A dataset is a small, portable configuration file describing which data belongs together, how it should be interpreted, and how it can be plotted. Datasets are human-readable JSON files with extensions such as:

  • .ds
  • .dataset
  • .json

These files are the backbone of the framework’s reproducible analysis system.


Why datasets matter

Typical ad-hoc analysis involves scattering paths, parameters, units, and processing logic across multiple scripts. Over time, this leads to:

  • inconsistent metadata
  • accidental path mistakes
  • hard-to-reproduce results
  • difficulty sharing analyses across a team

A dataset solves this by acting as a single source of truth. It encapsulates:

  • experiment metadata
  • device type
  • datafile grouping
  • labels and colours
  • the experiment timestamp
  • notes and documentation

The GUI and framework then build the correct:

  • data readers
  • processors
  • plotters

…automatically and consistently.


Typical lifecycle of a dataset

1. Creation

Datasets are primarily created using the Data Creation Window in the GUI.
This ensures correctness and prevents invalid or incomplete JSON.

In this window the user:

  • names the dataset
  • selects the device
  • sets the experiment date & time
  • adds one or more datafiles and assigns labels
  • optionally assigns colours
  • writes notes or comments
  • saves the dataset JSON to disk

All required metadata is enforced by the window.


2. Storage

A dataset is stored as a compact JSON configuration. Key fields include:

  • dataset name
  • creation timestamp
  • experiment timestamp
  • device identifier
  • list of files and their labels
  • optional colours
  • notes

A custom encoder and decoder handle the saving and loading of DataSet instances from JSON files on disk.

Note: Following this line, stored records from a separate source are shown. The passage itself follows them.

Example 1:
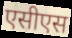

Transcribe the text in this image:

एसीएस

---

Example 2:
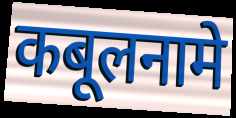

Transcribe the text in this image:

कबूलनामे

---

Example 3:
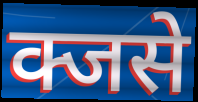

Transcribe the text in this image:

क्जसे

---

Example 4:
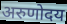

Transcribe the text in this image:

अरुणोदय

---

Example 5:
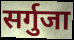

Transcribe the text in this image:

सर्गुजा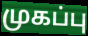
முகப்பு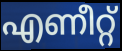
എണീറ്റ്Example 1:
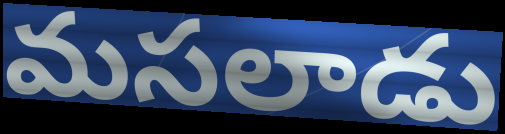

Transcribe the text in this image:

మసలాడు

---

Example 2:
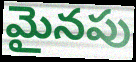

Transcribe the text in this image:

మైనపు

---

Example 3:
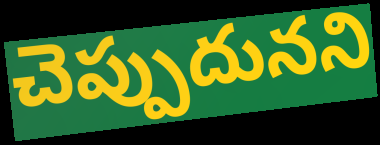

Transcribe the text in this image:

చెప్పుదునని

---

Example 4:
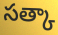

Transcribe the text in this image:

సత్కా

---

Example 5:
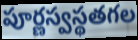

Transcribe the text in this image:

పూర్ణస్వస్థతగల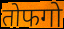
तोफगो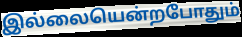
இல்லையென்றபோதும்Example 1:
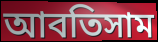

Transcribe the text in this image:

আবতিসাম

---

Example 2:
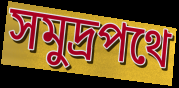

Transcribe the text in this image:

সমুদ্রপথে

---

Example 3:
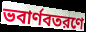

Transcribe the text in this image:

ভবার্ণবতরণে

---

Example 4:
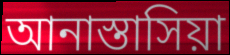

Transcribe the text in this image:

আনাস্তাসিয়া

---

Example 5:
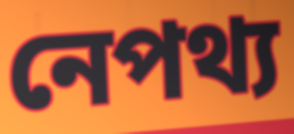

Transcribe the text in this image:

নেপথ্য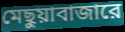
মেছুয়াবাজারেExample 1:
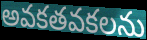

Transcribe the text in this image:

అవకతవకలను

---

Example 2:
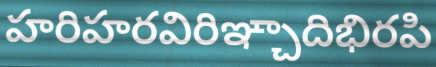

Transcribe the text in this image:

Example (illustrative only):

{
    "location": null,
    "name": "Example Set",
    "creation_date": "2025.12.02_14.19.54",
    "experiment_date_time": "2023.03.30_13.19.54",
    "device": "Generic",
    "notes": "",
    "console": {},
    "structure_type": "flat",
    "filepaths": {
        "Example IV Curve": "path/to/IV_2023_03_30_13_17_28.txt"
    },
    "colours": {}
}

(This example demonstrates the structure only. Do not use it directly.)


3. Execution

Once a dataset is loaded in the main GUI:

  1. Its files are automatically listed
  2. The user selects a subset of files to plot
  3. The device determines which plots are valid
  4. Plot options appear immediately
  5. The run happens in a background worker thread
  6. The reader, processor, and plotter cooperate automatically
  7. The result is displayed to the user

TL;DR

Datasets provide a clean, structured, reproducible way to define:

  • what the data is
  • where it lives
  • how it should be interpreted
  • which device and plots apply
  • how files relate to one another
  • metadata needed for processing

Together with the Data Creation Window, datasets transform analysis workflows from scattered scripts into a declarative, maintainable, and shareable system.